The series John Adams is an often plodding biography that details faults as well as his brilliance. For one, he was not the best father, or maybe he was pretty typical of the era. He bullied his son John Quincy into law and politics and disowned Charles while he was actually president. Charles dies penniless in a Philadelphia flophouse.
When John Adams meets King George III in his position as US ambassador to Britain we feel the same sort of disapproval from the king. Adams assures the king they are still family in some ways, just all grown up, not that this pleases father. In this clip you hear a very reasonable sounding King George complimenting Adams for his honesty and devotion to his new nation.
Notice how George couldn’t resist mentioning the young US’ “want for a monarchy” – in other words, Oh, you silly boy. You think you’re a grown up but you have no idea. You’ll pay for your youthful hubris. Of course, Adams was run out of England soon after this because the press trashed him. He was never meant to be a diplomat.

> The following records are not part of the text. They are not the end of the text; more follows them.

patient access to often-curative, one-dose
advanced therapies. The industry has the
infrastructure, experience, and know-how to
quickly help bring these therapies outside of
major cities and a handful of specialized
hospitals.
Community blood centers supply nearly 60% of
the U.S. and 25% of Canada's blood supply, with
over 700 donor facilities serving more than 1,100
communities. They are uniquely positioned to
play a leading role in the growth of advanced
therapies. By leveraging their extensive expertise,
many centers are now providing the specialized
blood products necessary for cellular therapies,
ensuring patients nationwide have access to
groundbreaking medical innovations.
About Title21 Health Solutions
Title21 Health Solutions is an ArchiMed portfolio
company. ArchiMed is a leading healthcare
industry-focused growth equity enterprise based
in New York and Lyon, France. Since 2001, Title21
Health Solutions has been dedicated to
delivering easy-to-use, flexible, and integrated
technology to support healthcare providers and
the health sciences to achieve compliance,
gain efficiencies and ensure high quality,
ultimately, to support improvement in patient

And the global pecking order – with the French incapable of imagining that what’s going on in the colonies is really of any significance – they’re such rubes, after all!! – is redolent of America’s lazy confidence about its superpower status.

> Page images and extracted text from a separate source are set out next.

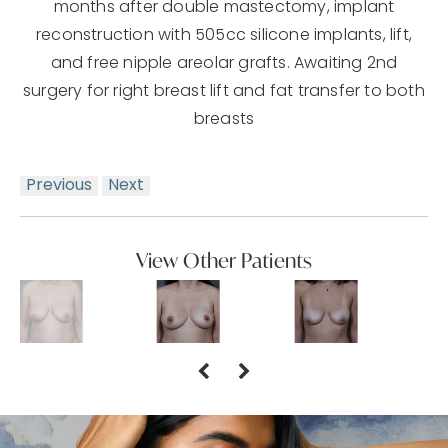
months after double mastectomy, implant
reconstruction with 505cc silicone implants, lift,
and free nipple areolar grafts. Awaiting 2nd
surgery for right breast lift and fat transfer to both
breasts
Previous
Next
View Other Patients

And part of that lazy confidence is the way that the story of the Revolution is so often framed as a story about selfless idealists. In many depictions, like in John Adams, the struggle becomes so drained of violence that it almost seems the founding fathers just debated the country into existence. In contrast, however, Sons of Liberty is refreshingly frank about the fact that self-interest and profits motivated many.
To get at the difference, listen to this brief conversation that takes place between Adams, Jefferson, and Franklin in Paris, from John Adams lounging in the beautiful gardens of a chateau in France while debating the formation of their future government. We have the pragmatic Adams versus the idealistic Jefferson essentially lay out the competing philosophies that have, in one way or another, defined American politics since. It comes down to how much faith you have in humanity
In Sons of Liberty, the narrative is surprisingly and maybe even refreshingly honest about the motivations – capitalism, lower taxes, straight out avarice at times. The key to tracing this evolution is the character of John Hancock, who starts out as a corrupt businessman with British protection. As things heat up in Boston, his advantages slip away and he begins to see the light.
Sons of Liberty gives us the libertarian strain of the American philosophy, no doubt. But it’s also much closer to the truth. Many of the patriots of Boston were smugglers. The wealthy of Boston (and NYC and Philly) were less inclined to protest too much against British laws because they were more motivated by the bottom line than ideals. And, while you see the reality of British soldiers being forced upon the civilian population, you don’t see the colonial settlers further inland who disregarded laws prohibiting Western settlement, and then demanded that same British military protect them and their farms, from both the First Nations people and (potentially) the French.
What’s disturbing, though, is that capitalism is treated as a political system – democracy and capitalism are conflated. So ‘freedom’ is reduced simply to ‘the freedom to make money’. The rejection of arbitrary rule by a monarch, a discussion of the contrast of a Constitutional government, etc. is missing.
So in John Adams, the blood is drained out and we’re left with nothing but abstract ideals and talking heads. In Sons of Liberty, the idealism is drained out and we’re left with nothing but self-interest and adventure seeking.
The revolution was not inevitable and neither is it secure. John Adams leaves us with the old adage that every generation is responsible for safeguarding the fragile Republic. “The Revolution Never Ends.” Imagine what a series on the American Revolution would look like after the last four years?